• **Dataset records**:
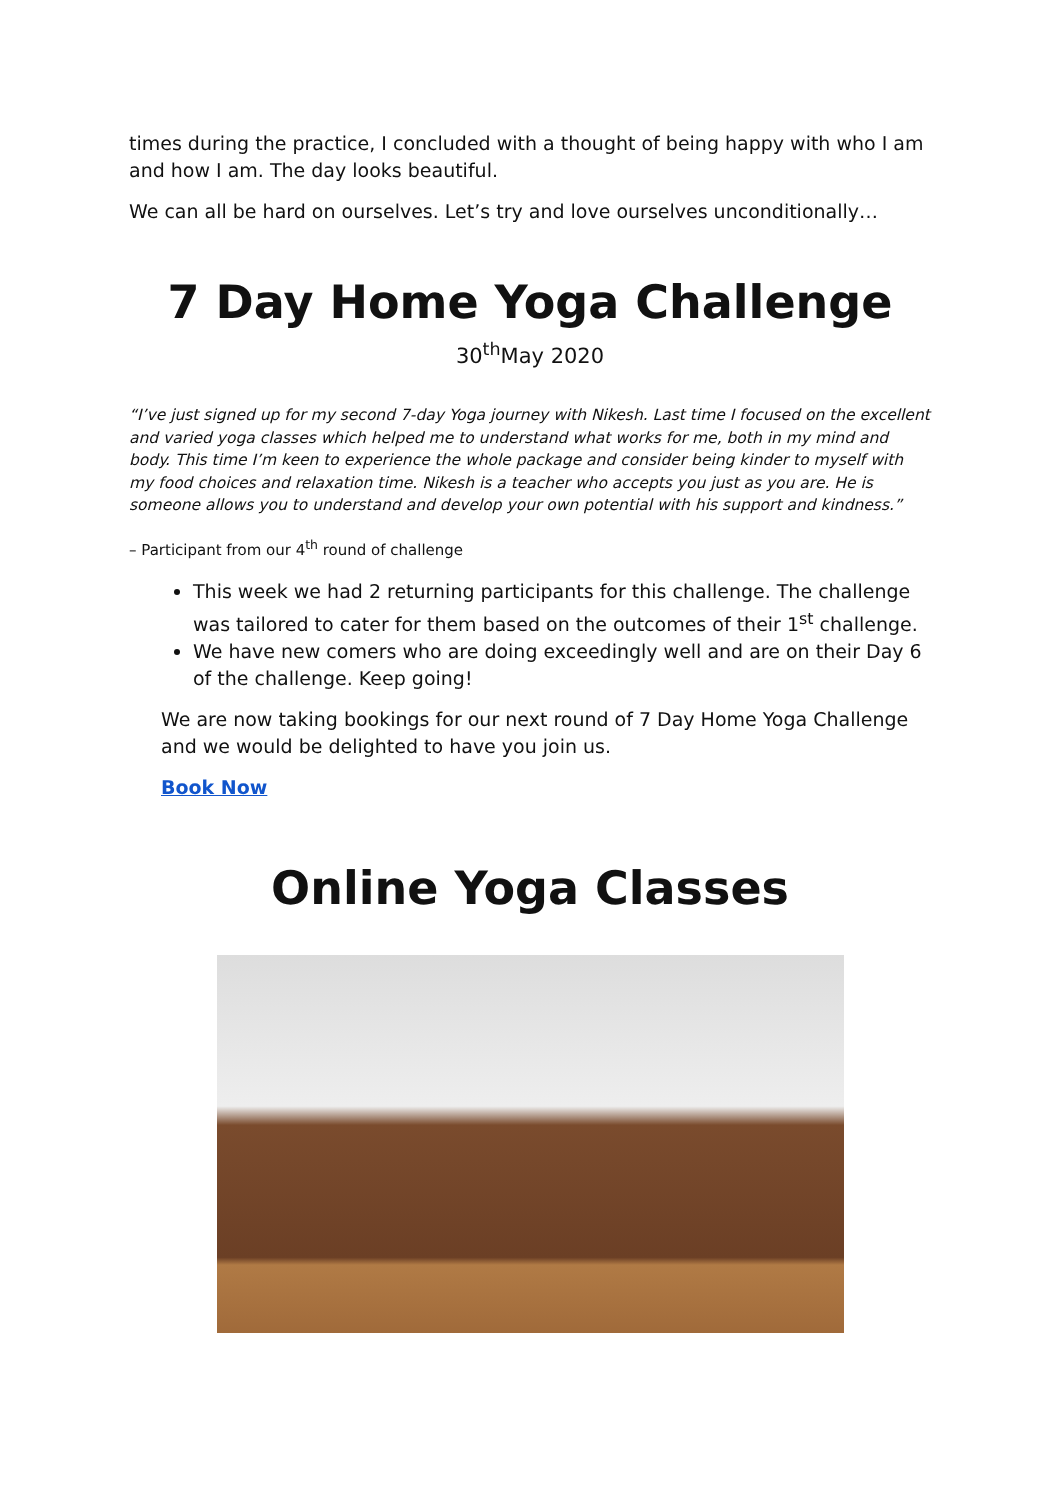times during the practice, I concluded with a thought of being happy with who I am and how I am. The day looks beautiful.
We can all be hard on ourselves. Let’s try and love ourselves unconditionally…
7 Day Home Yoga Challenge
30<sup>th</sup>May 2020
“I’ve just signed up for my second 7-day Yoga journey with Nikesh. Last time I focused on the excellent and varied yoga classes which helped me to understand what works for me, both in my mind and body. This time I’m keen to experience the whole package and consider being kinder to myself with my food choices and relaxation time. Nikesh is a teacher who accepts you just as you are. He is someone allows you to understand and develop your own potential with his support and kindness.”
– Participant from our 4<sup>th</sup> round of challenge
This week we had 2 returning participants for this challenge. The challenge was tailored to cater for them based on the outcomes of their 1<sup>st</sup> challenge.
We have new comers who are doing exceedingly well and are on their Day 6 of the challenge. Keep going!
We are now taking bookings for our next round of 7 Day Home Yoga Challenge and we would be delighted to have you join us.
Book Now
Online Yoga Classes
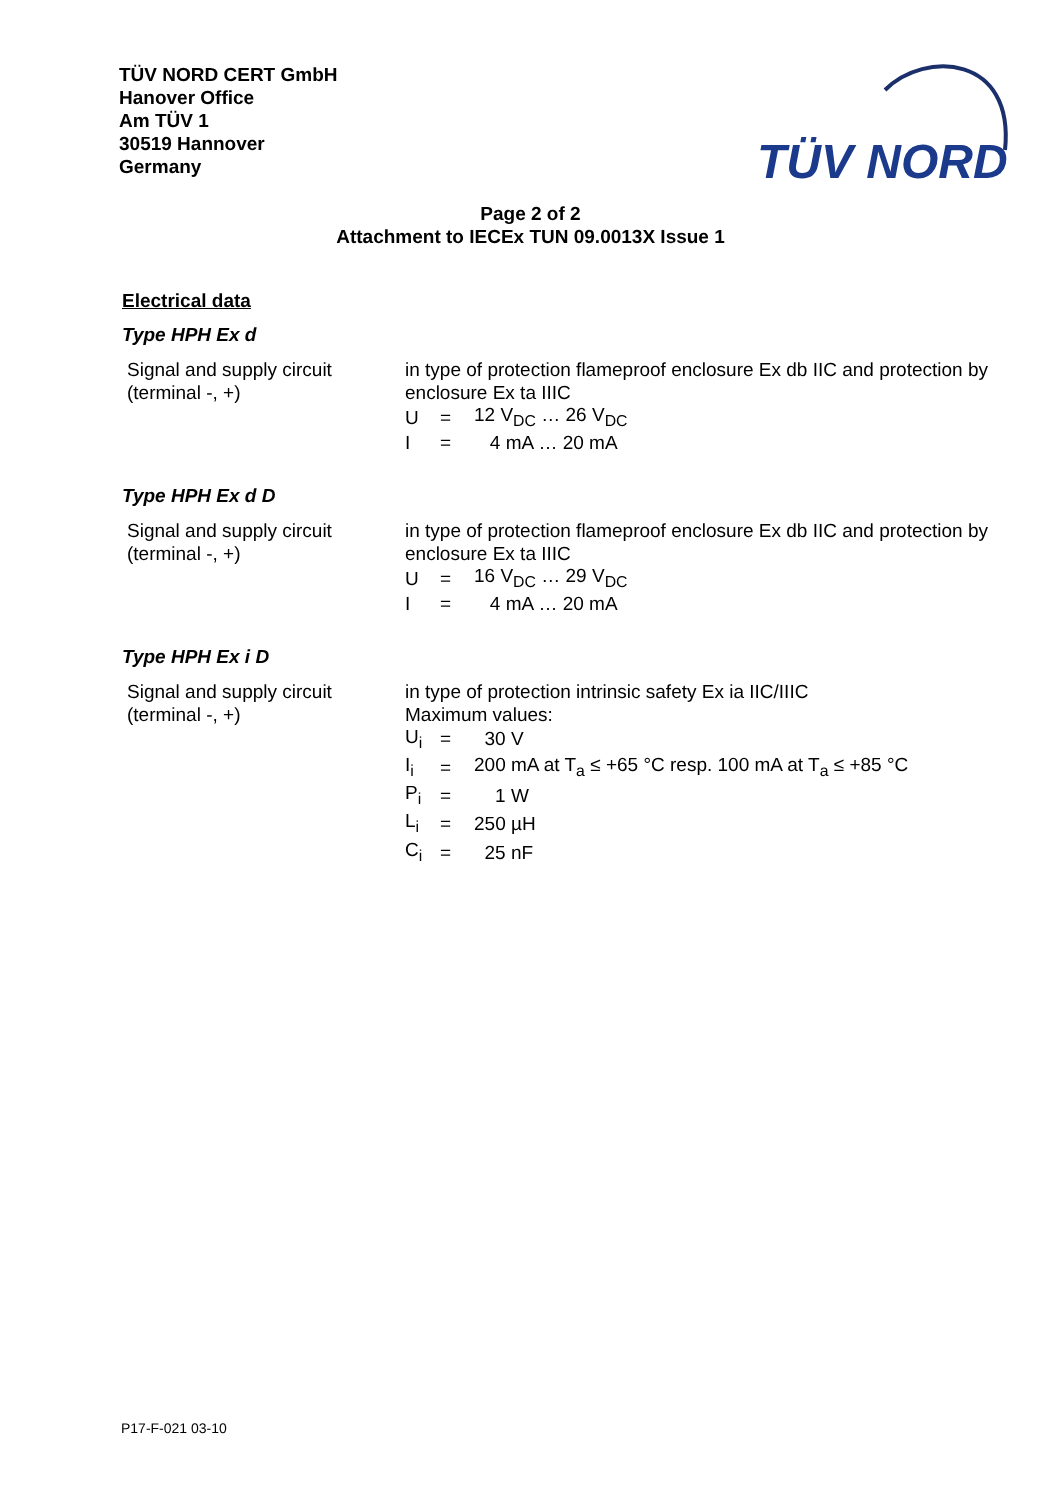TÜV NORD CERT GmbH
Hanover Office
Am TÜV 1
30519 Hannover
Germany
TÜV NORD
Page 2 of 2
Attachment to IECEx TUN 09.0013X Issue 1
Electrical data
Type HPH Ex d
Signal and supply circuit
(terminal -, +)
in type of protection flameproof enclosure Ex db IIC and protection by enclosure Ex ta IIIC
| U | = | 12 V<sub>DC</sub> … 26 V<sub>DC</sub> |
| I | = | 4 mA … 20 mA |
Type HPH Ex d D
Signal and supply circuit
(terminal -, +)
in type of protection flameproof enclosure Ex db IIC and protection by enclosure Ex ta IIIC
| U | = | 16 V<sub>DC</sub> … 29 V<sub>DC</sub> |
| I | = | 4 mA … 20 mA |
Type HPH Ex i D
Signal and supply circuit
(terminal -, +)
in type of protection intrinsic safety Ex ia IIC/IIIC
Maximum values:
| U<sub>i</sub> | = | 30 V |
| I<sub>i</sub> | = | 200 mA at T<sub>a</sub> ≤ +65 °C resp. 100 mA at T<sub>a</sub> ≤ +85 °C |
| P<sub>i</sub> | = | 1 W |
| L<sub>i</sub> | = | 250 µH |
| C<sub>i</sub> | = | 25 nF |
P17-F-021 03-10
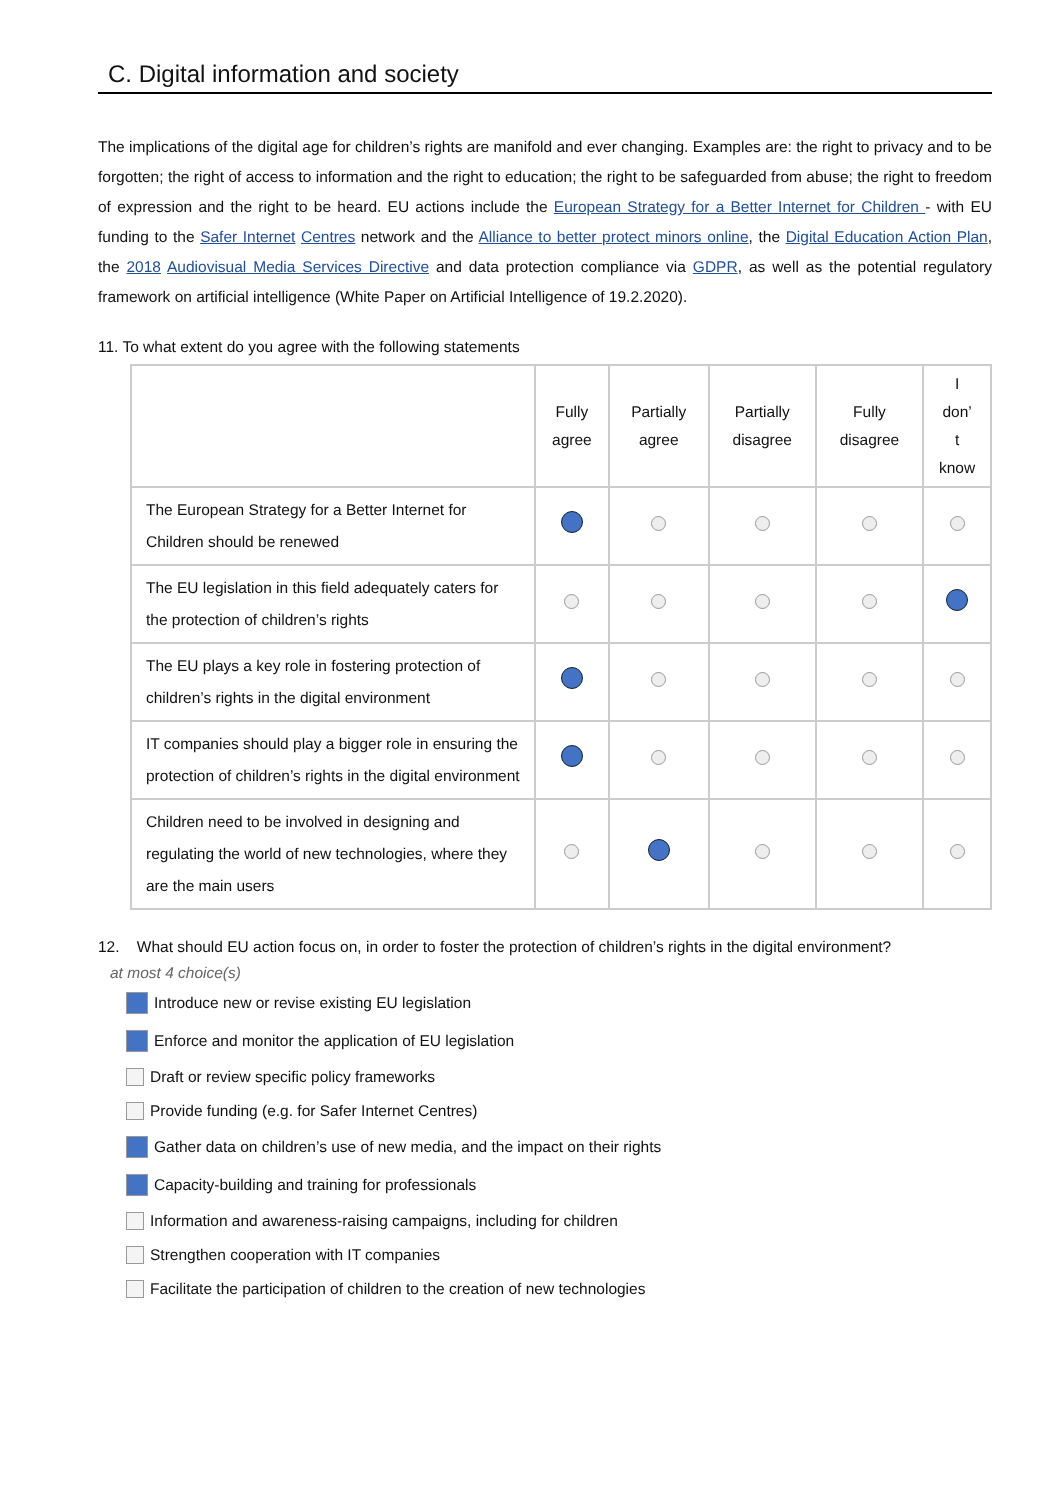C. Digital information and society
The implications of the digital age for children’s rights are manifold and ever changing. Examples are: the right to privacy and to be forgotten; the right of access to information and the right to education; the right to be safeguarded from abuse; the right to freedom of expression and the right to be heard. EU actions include the European Strategy for a Better Internet for Children - with EU funding to the Safer Internet Centres network and the Alliance to better protect minors online, the Digital Education Action Plan, the 2018 Audiovisual Media Services Directive and data protection compliance via GDPR, as well as the potential regulatory framework on artificial intelligence (White Paper on Artificial Intelligence of 19.2.2020).
11. To what extent do you agree with the following statements
| | Fully agree | Partially agree | Partially disagree | Fully disagree | I don’ t know |
| --- | --- | --- | --- | --- | --- |
| The European Strategy for a Better Internet for Children should be renewed | | | | | |
| The EU legislation in this field adequately caters for the protection of children’s rights | | | | | |
| The EU plays a key role in fostering protection of children’s rights in the digital environment | | | | | |
| IT companies should play a bigger role in ensuring the protection of children’s rights in the digital environment | | | | | |
| Children need to be involved in designing and regulating the world of new technologies, where they are the main users | | | | | |
12. What should EU action focus on, in order to foster the protection of children’s rights in the digital environment?
at most 4 choice(s)
Introduce new or revise existing EU legislation
Enforce and monitor the application of EU legislation
Draft or review specific policy frameworks
Provide funding (e.g. for Safer Internet Centres)
Gather data on children’s use of new media, and the impact on their rights
Capacity-building and training for professionals
Information and awareness-raising campaigns, including for children
Strengthen cooperation with IT companies
Facilitate the participation of children to the creation of new technologies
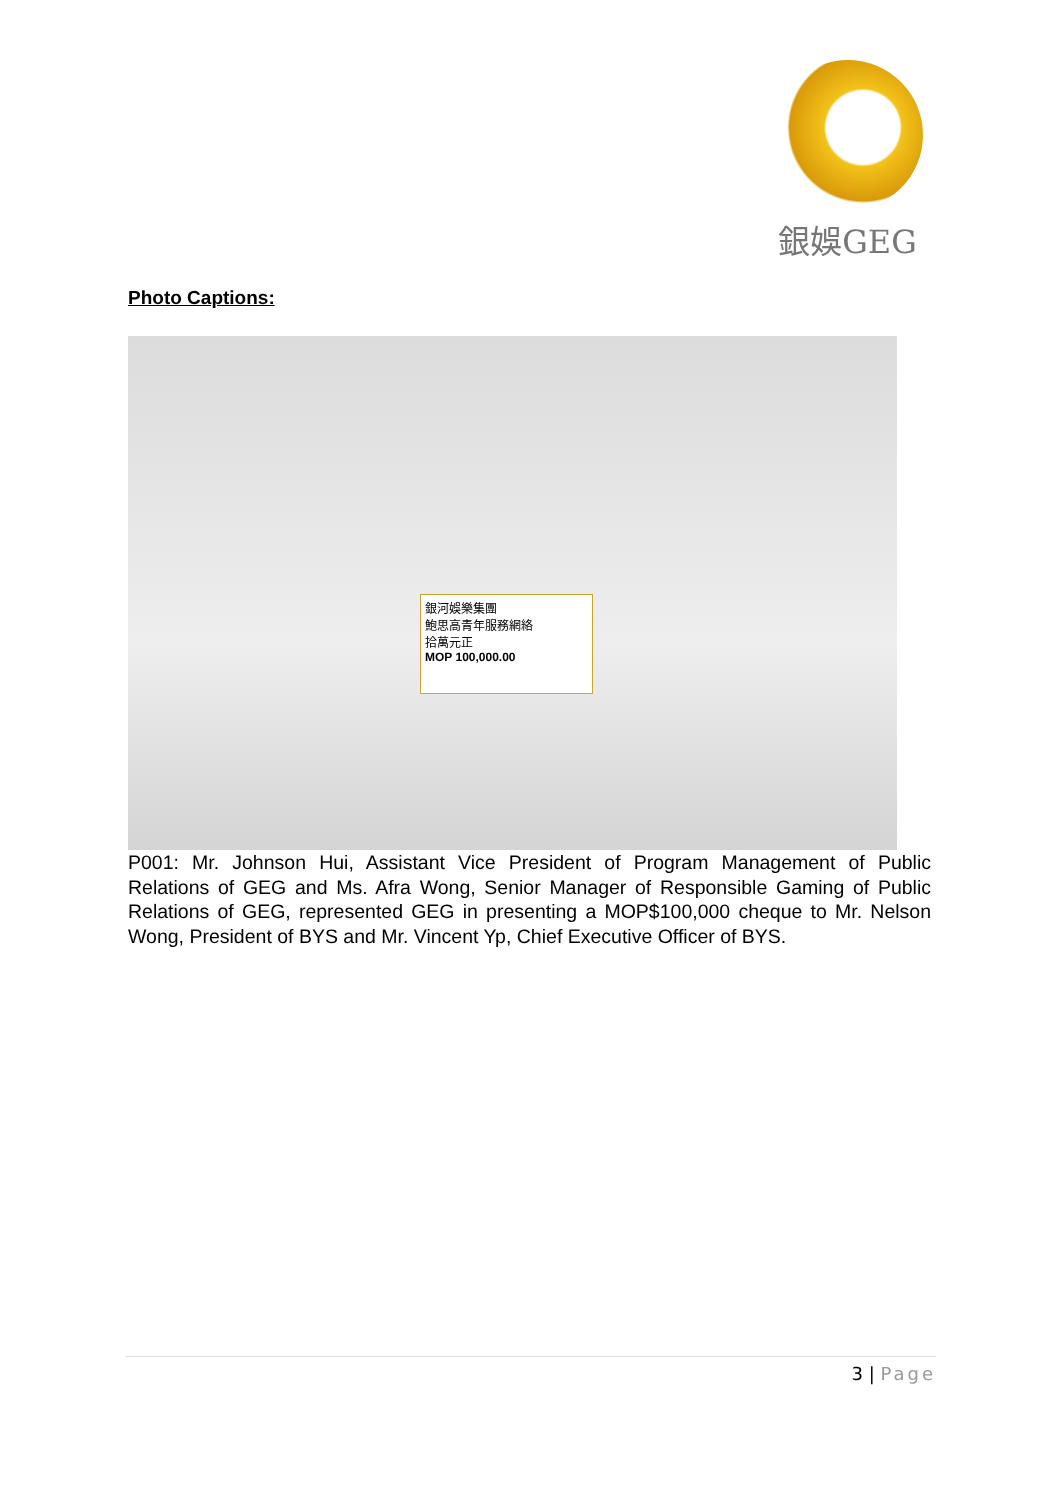銀娛GEG
Photo Captions:
銀河娛樂集團
鮑思高青年服務網絡
拾萬元正
MOP 100,000.00
P001: Mr. Johnson Hui, Assistant Vice President of Program Management of Public Relations of GEG and Ms. Afra Wong, Senior Manager of Responsible Gaming of Public Relations of GEG, represented GEG in presenting a MOP$100,000 cheque to Mr. Nelson Wong, President of BYS and Mr. Vincent Yp, Chief Executive Officer of BYS.
3 | Page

• **Problem statement**:
Return every line of the records in which the word "Safer" is found.

• **Response for this exercise**:
The implications of the digital age for children’s rights are manifold and ever changing. Examples are: the right to privacy and to be forgotten; the right of access to information and the right to education; the right to be safeguarded from abuse; the right to freedom of expression and the right to be heard. EU actions include the European Strategy for a Better Internet for Children - with EU funding to the Safer Internet Centres network and the Alliance to better protect minors online, the Digital Education Action Plan, the 2018 Audiovisual Media Services Directive and data protection compliance via GDPR, as well as the potential regulatory framework on artificial intelligence (White Paper on Artificial Intelligence of 19.2.2020).
Provide funding (e.g. for Safer Internet Centres)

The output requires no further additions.